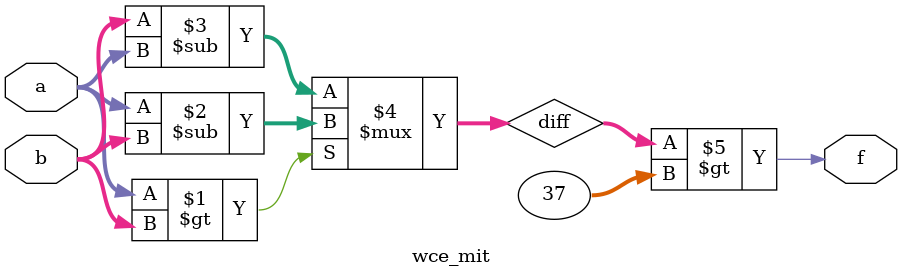
<source format=v>
module wce_mit(a, b, f);
parameter _bit = 8;
parameter wce = 37;
input [_bit - 1: 0] a;
input [_bit - 1: 0] b;
output f;
wire [_bit - 1: 0] diff;
assign diff = (a > b)? (a - b): (b - a);
assign f = (diff > wce);
endmodule

</source>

* **Your assignment**
Each record is to be copied word for word, with no images carried over.

* **Result of the exercise**
<source format=v>
module wce_mit(a, b, f);
parameter _bit = 8;
parameter wce = 37;
input [_bit - 1: 0] a;
input [_bit - 1: 0] b;
output f;
wire [_bit - 1: 0] diff;
assign diff = (a > b)? (a - b): (b - a);
assign f = (diff > wce);
endmodule

</source>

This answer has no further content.